# Java rechnent ungenau, problemlösung?



## regic (20. Feb 2012)

Hallo Java-Programmierer,

Ich habe mir einen Taschenrechner programmiert, und habe dabei leider feststellen müssen das Java an sich ungenau rechnet.  z.b 0.03 * 180  herauskommen müsste 5,4 aber java bekommt 5,3999999999999

woran liegt das genau, und wie kann ich das beheben? ohne einfach zu runden!!!

p.s. dieser rechenfehler liegt nicht an meinem Taschenrechner, es ist 100% eine Java sache!!

mfg


----------



## Gast2 (20. Feb 2012)

Das liegt daran:
Floating point - Wikipedia, the free encyclopedia
Kurz gesagt: Nicht alle Zahlen können intern genau dargestellt werden.

Lösung: Beispielsweise [JAPI]BigDecimal[/JAPI]


----------



## irgendjemand (20. Feb 2012)

@TO
FALSCH
das hat nicht wirklich was mit JAVA zu tun ... sondern damit wie DEIN RECHNER intern floating point zahlen darstellt ...
und ein rechner kann nun mal kein 0.03 darstellen sondern nur 3 x 10^-2 ... und je komplexer die zahlen sind desto ungenauer wird das auch ...

ergo : such dir einen datentyp der dieses problem nicht hat ...

und da du mit floating point zahlen arbeitest bietet sich da java.math.BigDecimal an ... der hat solche probleme nicht weil intern einiges anderst gerechnet wird als man es von einem normalen 386er erwarten würde ...


----------



## nocturne (20. Feb 2012)

öm


----------



## regic (20. Feb 2012)

ja, ist schon genauer aber geht es nicht noch genauer? ich meine das beispiel "0.03*180" rechnet er jetzt ja richtig, aber je weiter rechts die Kommazahlen sind desto ungenauer wird es wieder.
Also was ist die genauste Methode bzw. der genauste Datentyp.
Oder soll ich mir jetzt einen eigenen Datentyp schreiben?


----------



## Schandro (20. Feb 2012)

regic hat gesagt.:


> ja, ist schon genauer aber geht es nicht noch genauer? ich meine das beispiel "0.03*180" rechnet er jetzt ja richtig, aber je weiter rechts die Kommazahlen sind desto ungenauer wird es wieder.
> Also was ist die genauste Methode bzw. der genauste Datentyp.

Datenauszug:
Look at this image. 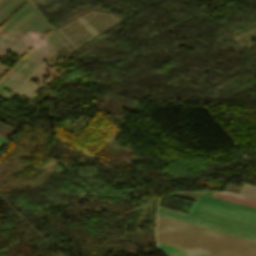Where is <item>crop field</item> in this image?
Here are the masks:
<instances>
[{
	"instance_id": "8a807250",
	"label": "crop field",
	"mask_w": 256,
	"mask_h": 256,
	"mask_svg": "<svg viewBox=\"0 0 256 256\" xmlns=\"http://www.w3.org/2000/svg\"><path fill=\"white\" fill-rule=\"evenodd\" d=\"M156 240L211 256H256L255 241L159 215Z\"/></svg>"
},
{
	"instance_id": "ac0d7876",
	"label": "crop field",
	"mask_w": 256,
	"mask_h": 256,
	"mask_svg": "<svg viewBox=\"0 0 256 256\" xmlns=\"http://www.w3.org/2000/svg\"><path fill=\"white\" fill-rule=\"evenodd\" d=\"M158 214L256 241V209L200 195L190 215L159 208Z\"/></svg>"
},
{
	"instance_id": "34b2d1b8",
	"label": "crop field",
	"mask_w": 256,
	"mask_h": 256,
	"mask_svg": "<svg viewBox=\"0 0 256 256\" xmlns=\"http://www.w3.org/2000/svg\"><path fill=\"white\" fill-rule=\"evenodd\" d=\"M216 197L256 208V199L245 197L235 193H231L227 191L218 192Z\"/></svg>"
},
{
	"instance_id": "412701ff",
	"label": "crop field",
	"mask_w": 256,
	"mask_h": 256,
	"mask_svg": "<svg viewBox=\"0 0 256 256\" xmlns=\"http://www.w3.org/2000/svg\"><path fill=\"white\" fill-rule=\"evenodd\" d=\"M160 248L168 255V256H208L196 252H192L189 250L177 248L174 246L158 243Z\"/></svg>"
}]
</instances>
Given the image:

* * *

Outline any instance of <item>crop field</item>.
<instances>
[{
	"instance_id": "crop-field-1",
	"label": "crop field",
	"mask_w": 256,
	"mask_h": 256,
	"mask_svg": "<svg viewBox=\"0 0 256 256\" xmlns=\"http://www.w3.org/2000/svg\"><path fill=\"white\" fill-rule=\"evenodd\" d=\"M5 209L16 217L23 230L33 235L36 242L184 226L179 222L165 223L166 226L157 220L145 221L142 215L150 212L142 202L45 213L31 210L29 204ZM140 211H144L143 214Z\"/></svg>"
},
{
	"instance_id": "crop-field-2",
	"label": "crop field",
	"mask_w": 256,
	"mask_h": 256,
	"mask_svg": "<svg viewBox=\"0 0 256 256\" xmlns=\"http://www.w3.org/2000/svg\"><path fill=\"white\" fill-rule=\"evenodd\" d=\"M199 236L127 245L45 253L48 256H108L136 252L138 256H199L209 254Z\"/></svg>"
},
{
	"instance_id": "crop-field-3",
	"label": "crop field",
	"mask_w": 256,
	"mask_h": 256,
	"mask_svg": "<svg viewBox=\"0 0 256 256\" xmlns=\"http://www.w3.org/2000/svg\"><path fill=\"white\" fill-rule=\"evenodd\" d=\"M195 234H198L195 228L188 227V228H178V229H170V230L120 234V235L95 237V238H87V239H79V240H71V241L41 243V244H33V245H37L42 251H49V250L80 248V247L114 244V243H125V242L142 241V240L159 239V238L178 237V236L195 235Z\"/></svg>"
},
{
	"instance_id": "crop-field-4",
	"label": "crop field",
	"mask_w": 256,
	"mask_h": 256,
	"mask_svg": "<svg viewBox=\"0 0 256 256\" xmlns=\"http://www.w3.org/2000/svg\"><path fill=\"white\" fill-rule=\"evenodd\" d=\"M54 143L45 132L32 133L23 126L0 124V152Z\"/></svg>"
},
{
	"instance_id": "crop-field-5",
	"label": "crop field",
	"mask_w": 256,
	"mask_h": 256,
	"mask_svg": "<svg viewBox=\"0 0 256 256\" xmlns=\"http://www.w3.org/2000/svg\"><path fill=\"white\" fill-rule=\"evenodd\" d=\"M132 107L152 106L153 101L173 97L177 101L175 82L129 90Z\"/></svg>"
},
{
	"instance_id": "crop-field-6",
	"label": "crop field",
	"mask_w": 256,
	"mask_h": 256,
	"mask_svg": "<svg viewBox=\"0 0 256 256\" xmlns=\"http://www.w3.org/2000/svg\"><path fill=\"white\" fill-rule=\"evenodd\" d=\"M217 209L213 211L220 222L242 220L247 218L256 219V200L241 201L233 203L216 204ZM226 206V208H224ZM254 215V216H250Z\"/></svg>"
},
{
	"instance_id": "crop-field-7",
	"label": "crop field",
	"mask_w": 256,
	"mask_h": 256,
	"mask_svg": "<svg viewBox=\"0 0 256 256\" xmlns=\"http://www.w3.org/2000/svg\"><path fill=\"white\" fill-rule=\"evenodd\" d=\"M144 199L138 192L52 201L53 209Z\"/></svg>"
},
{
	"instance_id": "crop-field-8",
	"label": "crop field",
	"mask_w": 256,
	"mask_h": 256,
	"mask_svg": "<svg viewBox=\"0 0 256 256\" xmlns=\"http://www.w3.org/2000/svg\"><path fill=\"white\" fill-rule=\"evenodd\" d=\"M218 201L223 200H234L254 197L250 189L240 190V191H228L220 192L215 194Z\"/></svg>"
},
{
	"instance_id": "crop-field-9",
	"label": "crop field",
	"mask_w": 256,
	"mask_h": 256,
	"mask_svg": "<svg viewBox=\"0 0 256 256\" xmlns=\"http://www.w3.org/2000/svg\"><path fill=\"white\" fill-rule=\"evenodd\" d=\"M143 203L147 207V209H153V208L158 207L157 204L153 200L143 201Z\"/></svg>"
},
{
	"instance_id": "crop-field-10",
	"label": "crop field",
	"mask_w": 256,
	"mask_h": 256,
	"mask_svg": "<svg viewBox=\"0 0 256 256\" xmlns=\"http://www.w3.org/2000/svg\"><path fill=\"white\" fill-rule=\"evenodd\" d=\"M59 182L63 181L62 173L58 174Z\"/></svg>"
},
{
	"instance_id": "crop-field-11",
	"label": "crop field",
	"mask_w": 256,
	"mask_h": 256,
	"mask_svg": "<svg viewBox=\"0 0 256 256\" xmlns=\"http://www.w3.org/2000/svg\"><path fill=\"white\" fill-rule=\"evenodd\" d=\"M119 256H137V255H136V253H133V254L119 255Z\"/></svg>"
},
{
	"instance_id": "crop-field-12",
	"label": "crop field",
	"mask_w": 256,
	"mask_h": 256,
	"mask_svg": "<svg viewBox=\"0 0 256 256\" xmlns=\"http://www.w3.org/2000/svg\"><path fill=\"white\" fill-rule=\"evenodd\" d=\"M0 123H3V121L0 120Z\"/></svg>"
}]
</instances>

==

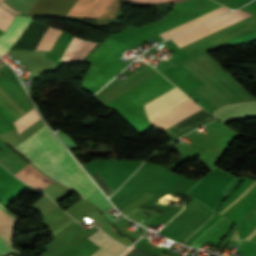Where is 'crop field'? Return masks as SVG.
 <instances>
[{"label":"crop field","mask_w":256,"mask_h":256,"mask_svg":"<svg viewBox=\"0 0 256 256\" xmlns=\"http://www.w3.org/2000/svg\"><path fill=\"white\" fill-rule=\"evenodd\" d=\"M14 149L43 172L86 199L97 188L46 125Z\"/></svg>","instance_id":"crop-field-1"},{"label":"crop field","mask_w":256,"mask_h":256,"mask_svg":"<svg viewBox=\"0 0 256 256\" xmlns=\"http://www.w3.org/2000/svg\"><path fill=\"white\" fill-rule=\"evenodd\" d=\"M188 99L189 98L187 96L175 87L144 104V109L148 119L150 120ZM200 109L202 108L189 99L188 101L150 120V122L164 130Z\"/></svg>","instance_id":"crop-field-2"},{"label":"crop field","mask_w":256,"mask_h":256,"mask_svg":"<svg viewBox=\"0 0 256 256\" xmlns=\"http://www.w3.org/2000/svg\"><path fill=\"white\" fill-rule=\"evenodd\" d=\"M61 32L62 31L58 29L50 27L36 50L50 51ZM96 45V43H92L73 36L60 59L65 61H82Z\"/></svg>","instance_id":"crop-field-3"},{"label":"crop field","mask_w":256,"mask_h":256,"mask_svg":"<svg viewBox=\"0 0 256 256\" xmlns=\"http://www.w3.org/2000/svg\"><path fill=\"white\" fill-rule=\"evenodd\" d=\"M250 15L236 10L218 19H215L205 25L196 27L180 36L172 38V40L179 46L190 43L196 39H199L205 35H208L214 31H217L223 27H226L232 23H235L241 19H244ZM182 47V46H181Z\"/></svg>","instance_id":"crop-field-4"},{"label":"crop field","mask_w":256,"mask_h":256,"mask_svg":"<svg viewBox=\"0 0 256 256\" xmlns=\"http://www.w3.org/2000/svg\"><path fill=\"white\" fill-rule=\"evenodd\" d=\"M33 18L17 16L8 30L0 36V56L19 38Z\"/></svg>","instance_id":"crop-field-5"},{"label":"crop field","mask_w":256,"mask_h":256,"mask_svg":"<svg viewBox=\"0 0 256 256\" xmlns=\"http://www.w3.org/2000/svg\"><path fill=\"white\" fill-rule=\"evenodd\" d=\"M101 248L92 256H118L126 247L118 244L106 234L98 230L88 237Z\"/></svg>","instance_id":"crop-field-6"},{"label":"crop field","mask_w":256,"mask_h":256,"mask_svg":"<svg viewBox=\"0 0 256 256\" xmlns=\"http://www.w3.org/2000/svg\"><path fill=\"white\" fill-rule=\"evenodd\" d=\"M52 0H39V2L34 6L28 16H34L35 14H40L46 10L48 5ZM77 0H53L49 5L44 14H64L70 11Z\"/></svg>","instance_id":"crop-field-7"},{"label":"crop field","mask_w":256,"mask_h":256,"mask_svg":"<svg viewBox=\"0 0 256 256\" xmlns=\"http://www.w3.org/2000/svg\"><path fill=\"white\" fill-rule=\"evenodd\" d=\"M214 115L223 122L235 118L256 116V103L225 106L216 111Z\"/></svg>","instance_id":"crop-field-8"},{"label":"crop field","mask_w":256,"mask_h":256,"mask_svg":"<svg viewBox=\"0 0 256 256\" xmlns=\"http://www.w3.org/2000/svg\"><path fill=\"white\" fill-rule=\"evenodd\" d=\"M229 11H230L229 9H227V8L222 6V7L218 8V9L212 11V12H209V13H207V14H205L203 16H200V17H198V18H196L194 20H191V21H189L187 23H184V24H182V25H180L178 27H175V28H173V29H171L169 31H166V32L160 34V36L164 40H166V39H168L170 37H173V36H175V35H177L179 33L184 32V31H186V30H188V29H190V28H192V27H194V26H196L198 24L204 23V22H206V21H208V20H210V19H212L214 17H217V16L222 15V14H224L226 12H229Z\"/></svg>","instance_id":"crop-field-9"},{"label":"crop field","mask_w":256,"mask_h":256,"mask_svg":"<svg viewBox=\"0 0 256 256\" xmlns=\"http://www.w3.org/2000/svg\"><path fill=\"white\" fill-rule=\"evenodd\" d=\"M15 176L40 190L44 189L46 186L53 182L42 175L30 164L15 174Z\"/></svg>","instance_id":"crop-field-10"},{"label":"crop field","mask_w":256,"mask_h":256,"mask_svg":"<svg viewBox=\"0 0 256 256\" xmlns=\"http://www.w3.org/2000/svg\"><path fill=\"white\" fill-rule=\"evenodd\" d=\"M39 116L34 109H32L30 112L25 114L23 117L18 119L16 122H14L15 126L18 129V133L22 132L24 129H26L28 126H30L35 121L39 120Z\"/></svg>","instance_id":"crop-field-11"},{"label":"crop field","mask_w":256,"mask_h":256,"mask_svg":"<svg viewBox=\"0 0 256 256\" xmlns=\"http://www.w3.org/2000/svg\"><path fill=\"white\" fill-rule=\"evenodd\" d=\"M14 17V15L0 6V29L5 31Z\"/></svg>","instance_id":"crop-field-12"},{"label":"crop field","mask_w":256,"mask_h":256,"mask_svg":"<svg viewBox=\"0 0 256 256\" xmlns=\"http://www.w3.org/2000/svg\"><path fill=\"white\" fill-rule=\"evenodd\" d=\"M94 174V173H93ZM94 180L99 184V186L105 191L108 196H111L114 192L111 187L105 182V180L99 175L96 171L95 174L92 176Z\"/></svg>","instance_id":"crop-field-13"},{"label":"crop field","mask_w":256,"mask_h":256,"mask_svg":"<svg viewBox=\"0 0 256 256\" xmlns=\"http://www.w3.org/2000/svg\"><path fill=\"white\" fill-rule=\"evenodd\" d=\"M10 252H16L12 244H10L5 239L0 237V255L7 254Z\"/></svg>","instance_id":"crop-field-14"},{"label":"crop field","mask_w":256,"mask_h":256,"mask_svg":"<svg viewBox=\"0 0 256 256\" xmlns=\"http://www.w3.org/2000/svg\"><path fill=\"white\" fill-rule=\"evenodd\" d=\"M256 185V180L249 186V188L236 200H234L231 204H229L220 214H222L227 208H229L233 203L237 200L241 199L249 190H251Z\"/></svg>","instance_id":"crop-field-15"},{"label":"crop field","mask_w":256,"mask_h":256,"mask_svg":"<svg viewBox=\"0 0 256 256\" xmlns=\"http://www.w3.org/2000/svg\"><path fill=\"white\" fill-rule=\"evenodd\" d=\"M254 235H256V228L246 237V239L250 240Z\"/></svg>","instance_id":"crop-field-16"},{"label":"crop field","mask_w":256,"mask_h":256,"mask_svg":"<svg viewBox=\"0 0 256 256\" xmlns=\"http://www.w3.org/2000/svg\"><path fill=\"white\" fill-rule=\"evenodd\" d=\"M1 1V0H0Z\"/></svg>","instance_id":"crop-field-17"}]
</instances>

Zu erledigen:
a. Welches Ergebnis liefert Java laut dem ersten Beitrag im Forenthread über Javas Rechenungenauigkeit für die Rechnung 0.03 * 180?
b. Gib aus dem Forenthread über Javas Rechenungenauigkeit den Teil wörtlich wieder, der mit den Worten „# Java rechnent“ beginnt und mit „eine Java sache!!“ endet.

Lösungen:
a. 5,3999999999999

b.
# Java rechnent ungenau, problemlösung?



## regic (20. Feb 2012)

Hallo Java-Programmierer,

Ich habe mir einen Taschenrechner programmiert, und habe dabei leider feststellen müssen das Java an sich ungenau rechnet.  z.b 0.03 * 180  herauskommen müsste 5,4 aber java bekommt 5,3999999999999

woran liegt das genau, und wie kann ich das beheben? ohne einfach zu runden!!!

p.s. dieser rechenfehler liegt nicht an meinem Taschenrechner, es ist 100% eine Java sache!!